Stored data:
++++++++++

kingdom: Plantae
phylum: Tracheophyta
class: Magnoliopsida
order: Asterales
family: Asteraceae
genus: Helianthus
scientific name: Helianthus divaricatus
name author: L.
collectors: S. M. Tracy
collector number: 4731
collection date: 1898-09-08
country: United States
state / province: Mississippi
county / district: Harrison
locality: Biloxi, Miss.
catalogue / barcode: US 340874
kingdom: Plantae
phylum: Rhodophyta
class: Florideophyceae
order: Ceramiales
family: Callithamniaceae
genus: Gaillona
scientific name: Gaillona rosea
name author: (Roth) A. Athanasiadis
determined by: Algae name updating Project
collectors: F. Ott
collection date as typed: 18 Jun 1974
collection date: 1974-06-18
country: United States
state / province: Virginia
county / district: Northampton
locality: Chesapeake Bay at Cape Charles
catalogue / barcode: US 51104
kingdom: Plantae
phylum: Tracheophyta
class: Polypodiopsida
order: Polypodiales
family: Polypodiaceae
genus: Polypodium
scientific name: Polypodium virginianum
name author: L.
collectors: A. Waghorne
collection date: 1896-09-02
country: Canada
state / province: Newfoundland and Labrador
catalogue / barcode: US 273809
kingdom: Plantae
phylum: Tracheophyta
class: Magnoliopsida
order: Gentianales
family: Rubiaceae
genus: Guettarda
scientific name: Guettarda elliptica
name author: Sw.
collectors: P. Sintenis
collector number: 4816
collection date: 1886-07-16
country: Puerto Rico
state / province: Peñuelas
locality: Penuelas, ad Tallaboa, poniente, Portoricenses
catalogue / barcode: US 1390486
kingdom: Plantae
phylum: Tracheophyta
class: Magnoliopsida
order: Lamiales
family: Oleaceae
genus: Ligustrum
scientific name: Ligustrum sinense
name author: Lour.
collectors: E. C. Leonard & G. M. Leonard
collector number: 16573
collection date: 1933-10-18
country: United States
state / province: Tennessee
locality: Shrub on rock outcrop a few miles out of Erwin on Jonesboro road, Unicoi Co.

++++++++++

[Given problem]:
Arrange everything from the start of the records down to the line containing "state / province: Newfoundland and Labrador", that line included, as a two-column CSV with the headers field and value and one row per line. Put each field and each value in its own quoted field, turning any line breaks into spaces.

[Exercise answer]:
field,value
"kingdom:","Plantae"
"phylum:","Tracheophyta"
"class:","Magnoliopsida"
"order:","Asterales"
"family:","Asteraceae"
"genus:","Helianthus"
"scientific name:","Helianthus divaricatus"
"name author:","L."
"collectors:","S. M. Tracy"
"collector number:","4731"
"collection date:","1898-09-08"
"country:","United States"
"state / province:","Mississippi"
"county / district:","Harrison"
"locality:","Biloxi, Miss."
"catalogue / barcode:","US 340874"
"kingdom:","Plantae"
"phylum:","Rhodophyta"
"class:","Florideophyceae"
"order:","Ceramiales"
"family:","Callithamniaceae"
"genus:","Gaillona"
"scientific name:","Gaillona rosea"
"name author:","(Roth) A. Athanasiadis"
"determined by:","Algae name updating Project"
"collectors:","F. Ott"
"collection date as typed:","18 Jun 1974"
"collection date:","1974-06-18"
"country:","United States"
"state / province:","Virginia"
"county / district:","Northampton"
"locality:","Chesapeake Bay at Cape Charles"
"catalogue / barcode:","US 51104"
"kingdom:","Plantae"
"phylum:","Tracheophyta"
"class:","Polypodiopsida"
"order:","Polypodiales"
"family:","Polypodiaceae"
"genus:","Polypodium"
"scientific name:","Polypodium virginianum"
"name author:","L."
"collectors:","A. Waghorne"
"collection date:","1896-09-02"
"country:","Canada"
"state / province:","Newfoundland and Labrador"